Fact of the Week:36 Percent of Online Households Making $50,000 or Less Are Classified As Having Low Digital Skills
Source: John B. Horrigan, “Digital Skills and Trust: How they affect the way low- and lower-middle income households connected to the internet during the pandemic,” (EveryoneOn, February 2022).
Commentary: In a highly digitized world, a large subset of the population is held back by a lack of digital skills—in other words, the ability to use the Internet. A national survey of households making $50,000 or less, all with at least some form of online connectivity, classified 36 percent of respondents as having low digital skills. 39 percent were in the high digital skills category.
The survey found that those with high digital skill levels are twice as likely as those with low digital skills to trust community anchor institutions like public libraries, schools, or community nonprofits for information on broadband affordability programs (46 to 23 percent).

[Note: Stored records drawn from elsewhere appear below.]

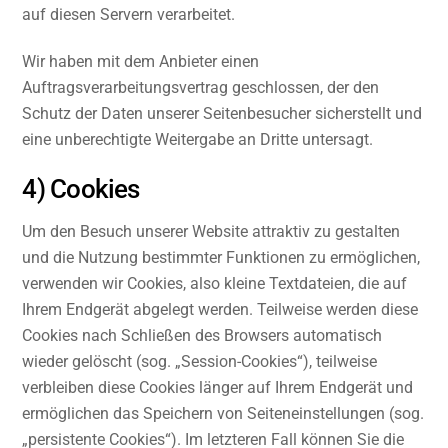
auf diesen Servern verarbeitet.
Wir haben mit dem Anbieter einen
Auftragsverarbeitungsvertrag geschlossen, der den
Schutz der Daten unserer Seitenbesucher sicherstellt und
eine unberechtigte Weitergabe an Dritte untersagt.
4) Cookies
Um den Besuch unserer Website attraktiv zu gestalten
und die Nutzung bestimmter Funktionen zu ermöglichen,
verwenden wir Cookies, also kleine Textdateien, die auf
Ihrem Endgerät abgelegt werden. Teilweise werden diese
Cookies nach Schließen des Browsers automatisch
wieder gelöscht (sog. „Session-Cookies“), teilweise
verbleiben diese Cookies länger auf Ihrem Endgerät und
ermöglichen das Speichern von Seiteneinstellungen (sog.
„persistente Cookies“). Im letzteren Fall können Sie die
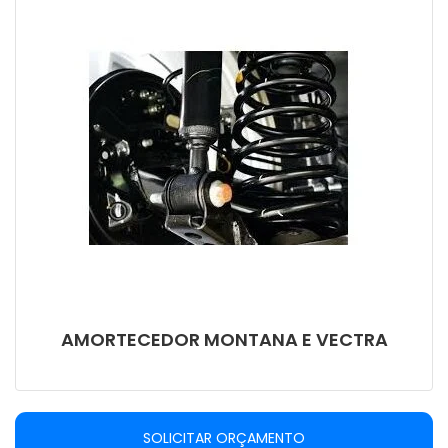
AMORTECEDOR MONTANA E VECTRA
SOLICITAR ORÇAMENTO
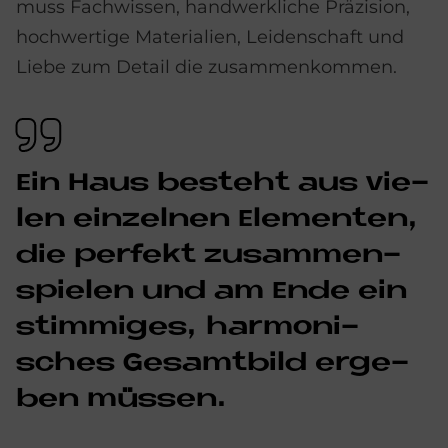
muss Fachwissen, handwerkliche Präzision,
hochwertige Materialien, Leidenschaft und
Liebe zum Detail die zusammenkommen.
Ein Haus be­steht aus vie­
len ein­zel­nen Ele­men­ten,
die per­fe­kt zu­sam­men­
spie­len und am Ende ein
stim­mi­ges, har­mo­ni­
sches Ge­samt­bild er­ge­
ben müs­sen.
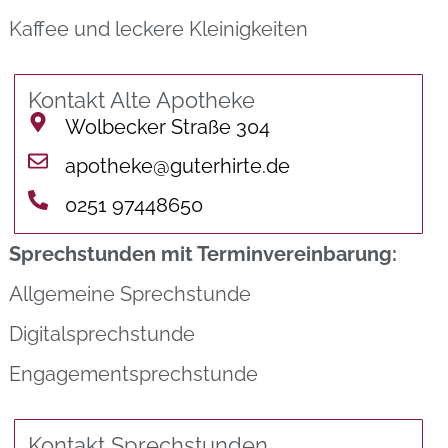
Kaffee und leckere Kleinigkeiten
Kontakt Alte Apotheke
Wolbecker Straße 304
apotheke@guterhirte.de
0251 97448650
Sprechstunden mit Terminvereinbarung:
Allgemeine Sprechstunde
Digitalsprechstunde
Engagementsprechstunde
Kontakt Sprechstunden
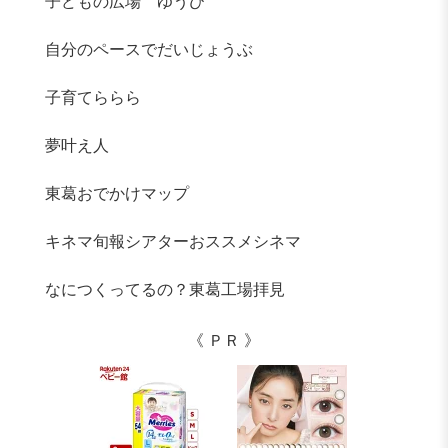
子どもの広場 ゆうび
自分のペースでだいじょうぶ
子育てららら
夢叶え人
東葛おでかけマップ
キネマ旬報シアターおススメシネマ
なにつくってるの？東葛工場拝見
《 ＰＲ 》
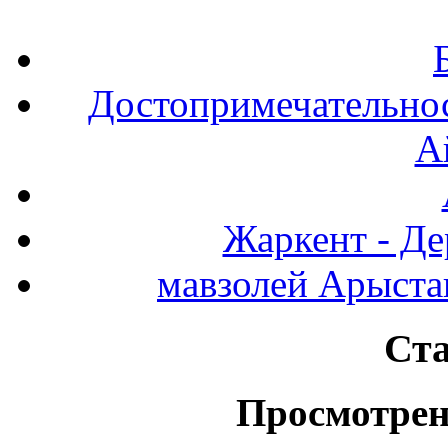
Достопримечательнос
А
Жаркент - Де
мавзолей Арыста
Ста
Просмотрен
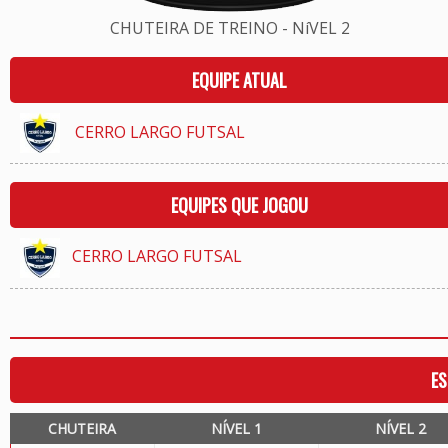
CHUTEIRA DE TREINO - NíVEL 2
EQUIPE ATUAL
CERRO LARGO FUTSAL
EQUIPES QUE JOGOU
CERRO LARGO FUTSAL
ES
CHUTEIRA
NÍVEL 1
NÍVEL 2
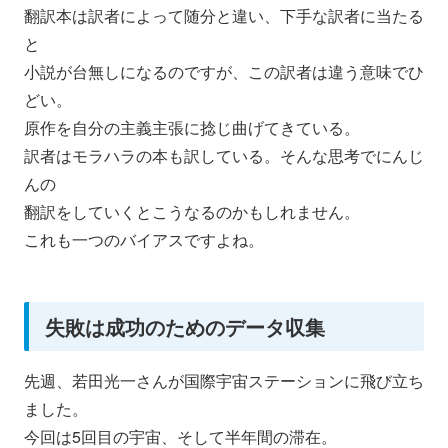
翻訳本は訳者によって随分と違い、下手な訳者に当たる
と
小説が台無しになるのですが、この訳者は違う意味でひ
どい。
原作を自分の主義主張に捻じ曲げてきている。
訳者はモラハラの本も訳している。そんな思考でにんじ
んの
翻訳をしていくとこうなるのかもしれません。
これも一つのバイアスですよね。
失敗は成功のためのデータ収集
先週、若田光一さんが国際宇宙ステーションに飛び立ち
ました。
今回は5回目の宇宙、そして半年間の滞在。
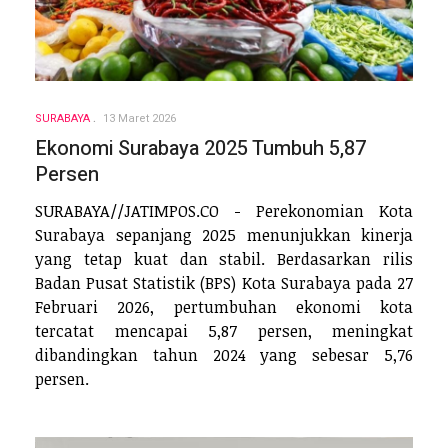
SURABAYA
13 Maret 2026
Ekonomi Surabaya 2025 Tumbuh 5,87
Persen
SURABAYA//JATIMPOS.CO - Perekonomian Kota
Surabaya sepanjang 2025 menunjukkan kinerja
yang tetap kuat dan stabil. Berdasarkan rilis
Badan Pusat Statistik (BPS) Kota Surabaya pada 27
Februari 2026, pertumbuhan ekonomi kota
tercatat mencapai 5,87 persen, meningkat
dibandingkan tahun 2024 yang sebesar 5,76
persen.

Digital skills are also inextricably linked to attitudes about the importance of getting online: When asked how easy it would be to maintain Internet service without a discount, those with high levels of digital skills were twice as likely as those with low digital skill levels to say it would be very easy (36 percent to 15 percent). The presence of digital skills influenced responses even in addition to other factors like income. Overall, attitudes towards broadband and the institutions surrounding it are complex and interlinked, and successful attempts to bolster adoption rates will need to reflect that complexity.